If you hadn’t heard of the story of Steve Zakuani, it’s definitely one to read up on. For those that didn’t know, while playing a MLS game against the Colorado Rapids, Zakuani took a horrific tackle from Brian Mullan. As a result, Zakuani suffered a broken tibia and fibula. However, after several surgeries, rehabilitation, and some reserve games, he finally made his return to the field. The Sounders wrote an article that you can read about here.
His return obviously was definitely a heart-warming event. It looked as though he could have been gone from the game for longer (I’ve seen two other tackles from Arsenal players that were pretty savage that put them out of the game for quite a while too, Eduardo and Aaron Ramsey). But he finally made his return. But what impressed me wasn’t just the return itself, but what happened afterwards. He met with Brian Mullen at the end of the game, shared a hug and exchanged shirts.
I don’t think this was by any means a PR stunt because exchanging shirts is typically a gesture only shown to people that have respect for one another. You usually see that with players of the same sort of caliber or class. It could be friends too. But obviously they aren’t of the same kind of caliber. You’d think after such a tackle, they wouldn’t be considered friends or even be shown any kind of respect either… That’s why this is such a display of sportsmanship and forgiveness on the part of Zakauni. To forgive the person that could have put your career out of the picture was stunning and such an act should be applauded. This is rarely seen in sports these days.
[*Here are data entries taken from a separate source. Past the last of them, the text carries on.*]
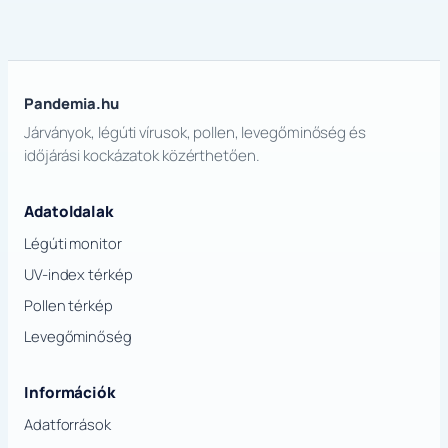
Pandemia.hu
Járványok, légúti vírusok, pollen, levegőminőség és
időjárási kockázatok közérthetően.
Adatoldalak
Légúti monitor
UV-index térkép
Pollen térkép
Levegőminőség
Információk
Adatforrások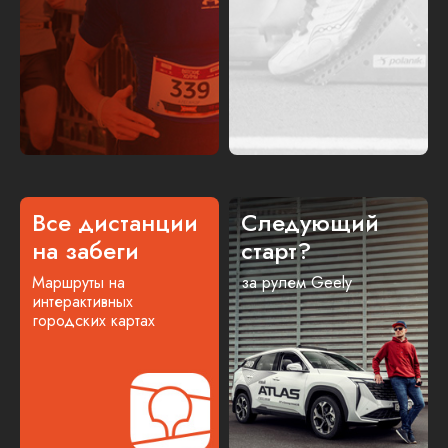
Все дистанции
Следующий
на забеги
старт?
Маршруты на
за рулем Geely
интерактивных
городских картах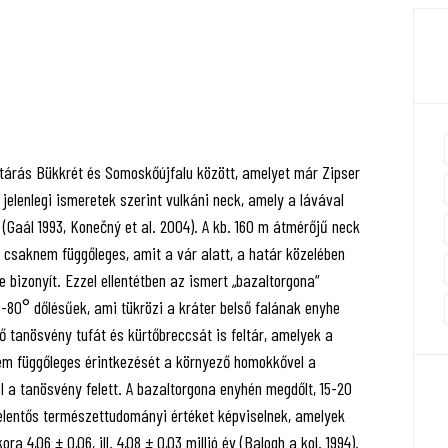
ltárás Bükkrét és Somoskőújfalu között, amelyet már Zipser
 A jelenlegi ismeretek szerint vulkáni neck, amely a lávával
 (Gaál 1993, Konečný et al. 2004). A kb. 160 m átmérőjű neck
l csaknem függőleges, amit a vár alatt, a határ közelében
 bizonyít. Ezzel ellentétben az ismert „bazaltorgona“
60-80° dőlésűek, ami tükrözi a kráter belső falának enyhe
tő tanösvény tufát és kürtőbreccsát is feltár, amelyek a
knem függőleges érintkezését a környező homokkővel a
el a tanösvény felett. A bazaltorgona enyhén megdőlt, 15-20
jelentős természettudományi értéket képviselnek, amelyek
ra 4,06 ± 0,06, ill. 4,08 ± 0,03 millió év (Balogh a kol. 1994).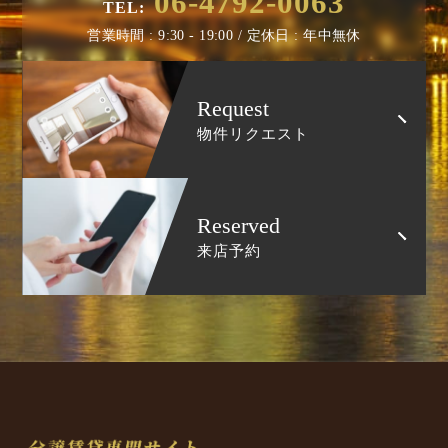
06-4792-0063
TEL:
営業時間 : 9:30 - 19:00 / 定休日 : 年中無休
Request
物件リクエスト
Reserved
来店予約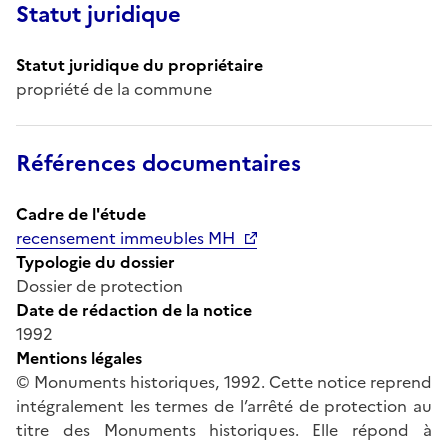
Statut juridique
Statut juridique du propriétaire
propriété de la commune
Références documentaires
Cadre de l'étude
recensement immeubles MH
Typologie du dossier
Dossier de protection
Date de rédaction de la notice
1992
Mentions légales
© Monuments historiques, 1992. Cette notice reprend
intégralement les termes de l’arrêté de protection au
titre des Monuments historiques. Elle répond à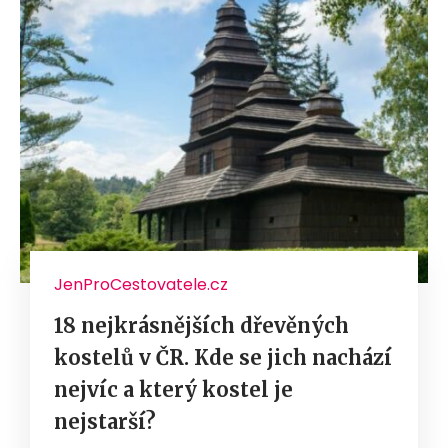
JenProCestovatele.cz
18 nejkrásnějších dřevěných
kostelů v ČR. Kde se jich nachází
nejvíc a který kostel je
nejstarší?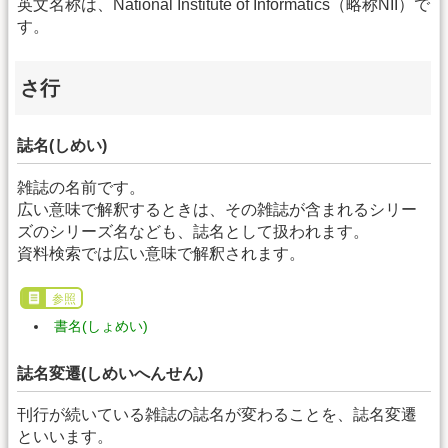
英文名称は、National Institute of Informatics（略称NII）で
す。
さ行
誌名(しめい)
雑誌の名前です。
広い意味で解釈するときは、その雑誌が含まれるシリー
ズのシリーズ名なども、誌名として扱われます。
資料検索では広い意味で解釈されます。
参照
書名(しょめい)
誌名変遷(しめいへんせん)
刊行が続いている雑誌の誌名が変わることを、誌名変遷
といいます。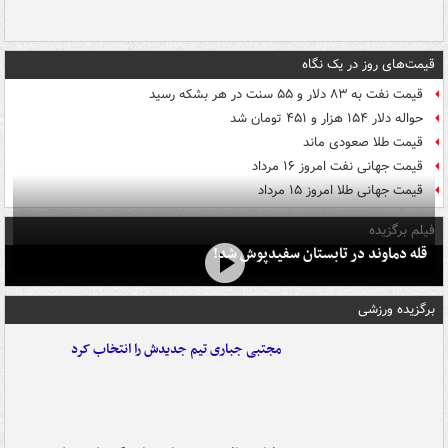
قیمت‌های روز در یک نگاه
قیمت نفت به ۸۳ دلار و ۵۵ سنت در هر بشکه رسید
حواله دلار ۱۵۴ هزار و ۴۵۱ تومان شد
قیمت طلا صعودی ماند
قیمت جهانی نفت امروز ۱۶ مرداد
قیمت جهانی طلا امروز ۱۵ مرداد
فیلم برگزیده
قله دماوند در تابستان سفیدپوش شد!
برگزیده ورزشی
مجتبی جباری تیم جدیدش را انتخاب کرد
It’s even more fascinating to me when I was reading random posts from Yahoo! Sports of people that are still saying “Mullen should be banned for life. The guy is a bastard. Get rid of him from the game.” Maybe it’s time for people to just find some closure in all this. Zakuani said he quickly forgave the guy after the accident, and remember, it was his career that was put in doubt. Why can’t everyone else do the same?
Steve Zakuani was truly a class act that day. His comeback was the story of the day, but his forgiveness really showed true character.